● **Travail à faire**:
a. Répondez aux questions suivantes d'après l'article sur les cantons des Vosges :
(i) Combien de cantons le département des Vosges comptera-t-il après la réforme ?
(ii) À quelle date le Conseil général de la Moselle a-t-il débattu ?
(iii) Quel est le nombre maximal d'habitants fixé pour un nouveau canton vosgien ?
b. Recopiez à l'identique le passage de l'article sur les cantons des Vosges qui s'ouvre sur les mots contenant « La réforme des » et se termine par « est de 22 337. ».

● **Texte support**:
"""

La réforme des élections cantonales, votée en avril dernier prévoit de réduire le nombre de cantons dans les Vosges de 31 à 17. La carte, qui n’est pas encore officielle, fait grincer quelques dents.
La nouvelle carte des cantons des Vosges est attendue avec beaucoup d’impatience par le petit monde politique vosgien. La réforme adoptée au printemps dernier par l’Assemblée nationale prévoit de réduire de moitié les cantons français. Le département des Vosges passera donc de 31 à seulement 17 cantons. Pour créer cette nouvelle carte des cantons, quatre ou cinq moutures différentes ont été proposées avant que le ministère de l’Intérieur ne tranche. Pour les Vosges, le critère de population à respecter pour établir les nouveaux cantons est un maximum 26 804 habitants pour un minimum de 17 869 habitants. Ce qui représente plus ou moins 20 % d’après la moyenne du département qui est de 22 337.
Les cartes sont petit à petit dévoilées dans les départements voisins. Le Conseil général de la Moselle a débattu le 13 décembre dernier. Près de 200 maires ont manifesté ceints de leur écharpe pendant le débat. Mais de toute façon, l’assemblée départementale ne rend qu’un avis.
Dans les Vosges, une version quasi-définitive de cette carte (ci-dessus) a fini par circuler. Le Conseil général indique disposer pour l’instant « d’aucune information ».

"""

[Entrées du jeu de données]
"""

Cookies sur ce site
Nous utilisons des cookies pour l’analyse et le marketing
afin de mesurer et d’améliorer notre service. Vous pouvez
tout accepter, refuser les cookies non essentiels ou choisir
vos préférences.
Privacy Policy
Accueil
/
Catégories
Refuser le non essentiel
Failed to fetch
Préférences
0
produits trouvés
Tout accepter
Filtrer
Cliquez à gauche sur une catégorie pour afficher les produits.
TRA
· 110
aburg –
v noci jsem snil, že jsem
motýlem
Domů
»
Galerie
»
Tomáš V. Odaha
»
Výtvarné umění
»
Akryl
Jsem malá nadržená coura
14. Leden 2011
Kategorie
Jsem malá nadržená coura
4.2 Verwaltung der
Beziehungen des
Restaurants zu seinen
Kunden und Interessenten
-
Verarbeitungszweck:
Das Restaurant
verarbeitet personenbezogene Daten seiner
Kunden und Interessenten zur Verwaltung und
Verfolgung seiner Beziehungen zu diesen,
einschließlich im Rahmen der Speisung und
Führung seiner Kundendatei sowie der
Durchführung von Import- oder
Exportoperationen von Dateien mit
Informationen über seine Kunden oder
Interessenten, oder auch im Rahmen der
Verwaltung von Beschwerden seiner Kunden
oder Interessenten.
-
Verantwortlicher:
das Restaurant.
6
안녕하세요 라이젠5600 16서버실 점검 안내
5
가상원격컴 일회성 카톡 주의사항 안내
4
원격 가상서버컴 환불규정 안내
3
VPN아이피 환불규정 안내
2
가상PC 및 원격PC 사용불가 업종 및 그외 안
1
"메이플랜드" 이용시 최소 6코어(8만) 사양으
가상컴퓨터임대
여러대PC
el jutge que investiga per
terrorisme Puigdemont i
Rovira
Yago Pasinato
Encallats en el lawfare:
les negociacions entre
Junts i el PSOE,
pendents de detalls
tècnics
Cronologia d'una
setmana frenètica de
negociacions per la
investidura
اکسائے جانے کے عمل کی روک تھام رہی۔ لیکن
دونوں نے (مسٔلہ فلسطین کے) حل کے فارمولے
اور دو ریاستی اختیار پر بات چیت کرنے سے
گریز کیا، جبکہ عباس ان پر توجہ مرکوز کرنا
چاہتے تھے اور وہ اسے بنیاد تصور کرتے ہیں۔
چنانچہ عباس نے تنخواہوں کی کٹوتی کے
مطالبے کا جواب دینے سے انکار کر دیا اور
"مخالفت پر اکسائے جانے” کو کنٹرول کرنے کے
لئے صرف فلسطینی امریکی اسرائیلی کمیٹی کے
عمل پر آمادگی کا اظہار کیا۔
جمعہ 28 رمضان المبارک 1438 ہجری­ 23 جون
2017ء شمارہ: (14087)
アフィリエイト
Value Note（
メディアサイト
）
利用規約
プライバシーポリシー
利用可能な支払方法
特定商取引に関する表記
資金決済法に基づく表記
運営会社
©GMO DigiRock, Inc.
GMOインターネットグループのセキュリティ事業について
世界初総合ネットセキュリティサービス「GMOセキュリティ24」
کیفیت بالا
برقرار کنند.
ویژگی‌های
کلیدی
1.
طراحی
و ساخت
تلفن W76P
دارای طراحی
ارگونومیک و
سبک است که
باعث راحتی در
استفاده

"""

● **Réponses attendues**:
a.
(i) 17 cantons, contre 31 auparavant.
(ii) Le 13 décembre.
(iii) 26 804 habitants.

b.
La réforme des élections cantonales, votée en avril dernier prévoit de réduire le nombre de cantons dans les Vosges de 31 à 17. La carte, qui n’est pas encore officielle, fait grincer quelques dents.
La nouvelle carte des cantons des Vosges est attendue avec beaucoup d’impatience par le petit monde politique vosgien. La réforme adoptée au printemps dernier par l’Assemblée nationale prévoit de réduire de moitié les cantons français. Le département des Vosges passera donc de 31 à seulement 17 cantons. Pour créer cette nouvelle carte des cantons, quatre ou cinq moutures différentes ont été proposées avant que le ministère de l’Intérieur ne tranche. Pour les Vosges, le critère de population à respecter pour établir les nouveaux cantons est un maximum 26 804 habitants pour un minimum de 17 869 habitants. Ce qui représente plus ou moins 20 % d’après la moyenne du département qui est de 22 337.